Des gitans brésiliens
Ce grand rassemblement a attiré l’objectif du photographe italien Riccardo Raspa. Nourri par les images des films de son adolescence, l’auteur va ainsi documenter ce moment religieux et touristique. « Un jour de 2018, alors que je me trouvais sur un projet commercial, j’ai partagé avec la productrice mon amour pour le monde gitan, se souvient-il. C’est elle qui m’a parlé du pèlerinage des Saintes-Maries-de-la-Mer. Mais c’est à travers ma passion pour le cinéma que j’ai découvert cette culture, notamment les réalisations d’Emir Kusturica.» Curieux, le photographe résidant en Angleterre commence ses recherches et part comme un routard pour la Camargue.

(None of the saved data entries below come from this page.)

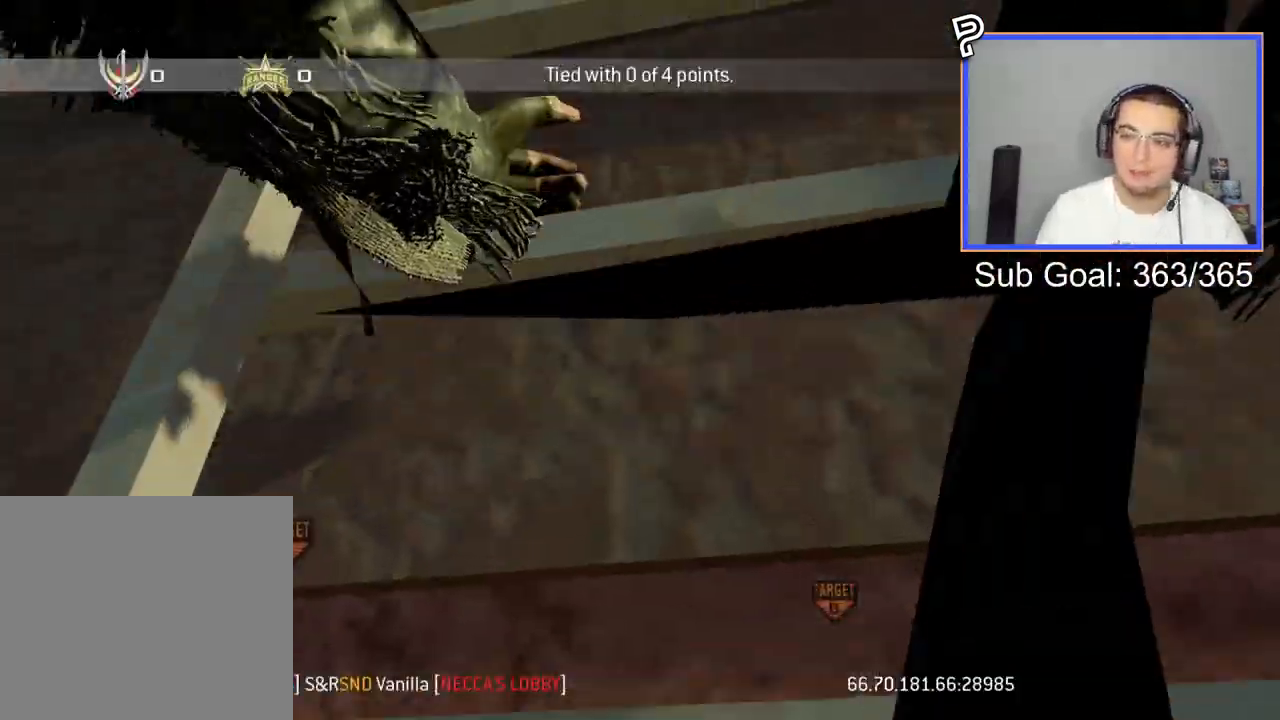
{"buttons": [], "left_stick": "up", "right_stick": "up", "events": [[100, "right_stick", "down-right"], [150, "SELECT", "up"], [216, "right_stick", "up"]]}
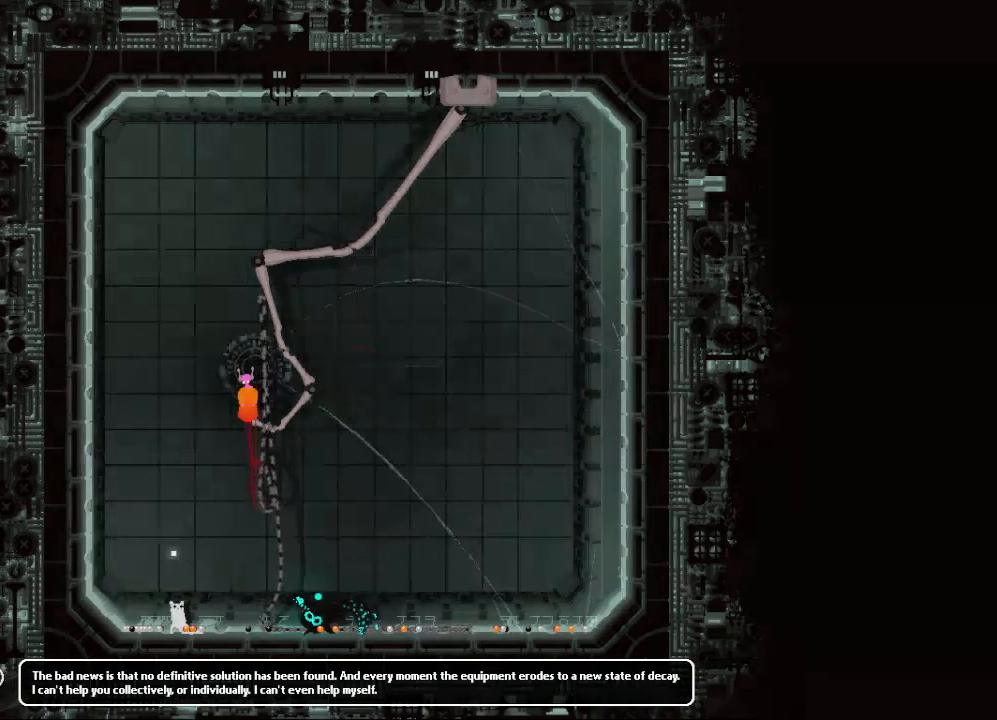
Gameplay with keyboard and mouse; each line is a JSON object with the keys held at the frame after it. "events" lists presses ("down") and releases ("up") of "down", "grab", "jump", "left", "right", "throw" and "up" between this image and that frame as [ms after this image, input, new state], when the widget could be followed in between. No other keys are recorded. Mouse buttons are not recorded. Key names are as the overlay labels them; some are game actions (e.g. jump) rather than physical keys. Not read: mouse_move.
{"keys": [], "events": []}
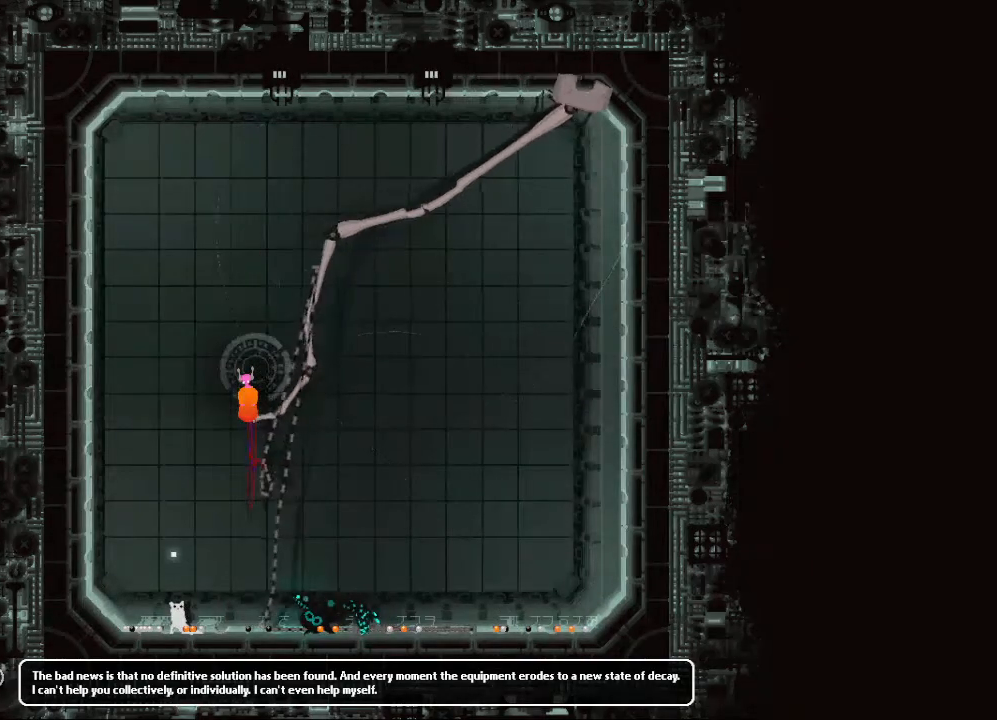
{"keys": [], "events": []}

« Je suis arrivé sans endroit où dormir, confie l’artiste. Alors je me suis installé sur la plage. Très vite, j’ai fait la connaissance d’une famille gitane. C’est eux qui m’ont appris les détails de ce rassemblement et raconté la légende de Sainte Sara. Ils m’ont accueilli gentiment et ont partagé leur savoir.» Un monde nouveau s’ouvre à Riccardo Raspa. « J’ai découvert plein de choses que j’ignorais, raconte-t-il. Par exemple, j’ai rencontré des gitans brésiliens alors que je pensais qu’il n’y en avait qu’en Europe. L’événement était extrêmement riche en couleurs, en musique, en émotions et en personnages. Avec en point d’orgue les processions jusqu’à la mer et la bénédiction des statues des Saintes. »
La stigmatisation et la haine
Le photographe remarque également les précautions exagérées que les autorités prennent à l’occasion de ces quatre jours de cérémonies et de recueillement. « Il y avait beaucoup de policiers sur place, lors de la fête de Sainte Sara. Je ne pensais pas cela nécessaire et presque insultant pour une fête catholique. Cela rappelle la stigmatisation et la haine dont souffrent encore les gitans. Mais j’ai aussi vu avec joie à quel point les habitants de la petite ville étaient accueillants avec eux. Je crois que nous ne devrions pas faire attention aux légendes et même nous en détacher. »
Désormais, Riccardo Raspa souhaite continuer à documenter la culture gitane partout en Europe. Et force est de constater que la tâche s’annonce compliquée. Les conditions sanitaires et les politiques non coordonnées entre les pays empêchent les déplacements (un comble pour un peuple nomade) et presque tous les rassemblements. Ainsi, les festivités des Saintes-Maries-de-la-Mer ont été annulées en 2020 et les regroupements en 2021 s’annoncent compliqués.